What the task requires: Print every line of text from the entries below with no changes to any line. Leave the pictures out of your answer.

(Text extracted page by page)

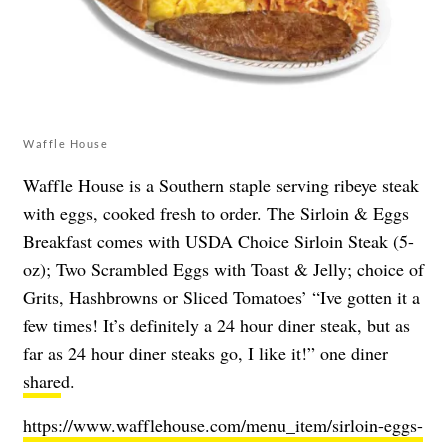
Waffle House
Waffle House is a Southern staple serving ribeye steak
with eggs, cooked fresh to order. The Sirloin & Eggs
Breakfast comes with USDA Choice Sirloin Steak (5-
oz); Two Scrambled Eggs with Toast & Jelly; choice of
Grits, Hashbrowns or Sliced Tomatoes’ “Ive gotten it a
few times! It’s definitely a 24 hour diner steak, but as
far as 24 hour diner steaks go, I like it!” one diner
share
d.
https://www.wafflehouse.com/menu_item/sirloin-eggs-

Completed exercise:
Waffle House
Waffle House is a Southern staple serving ribeye steak
with eggs, cooked fresh to order. The Sirloin & Eggs
Breakfast comes with USDA Choice Sirloin Steak (5-
oz); Two Scrambled Eggs with Toast & Jelly; choice of
Grits, Hashbrowns or Sliced Tomatoes’ “Ive gotten it a
few times! It’s definitely a 24 hour diner steak, but as
far as 24 hour diner steaks go, I like it!” one diner
share
d.
https://www.wafflehouse.com/menu_item/sirloin-eggs-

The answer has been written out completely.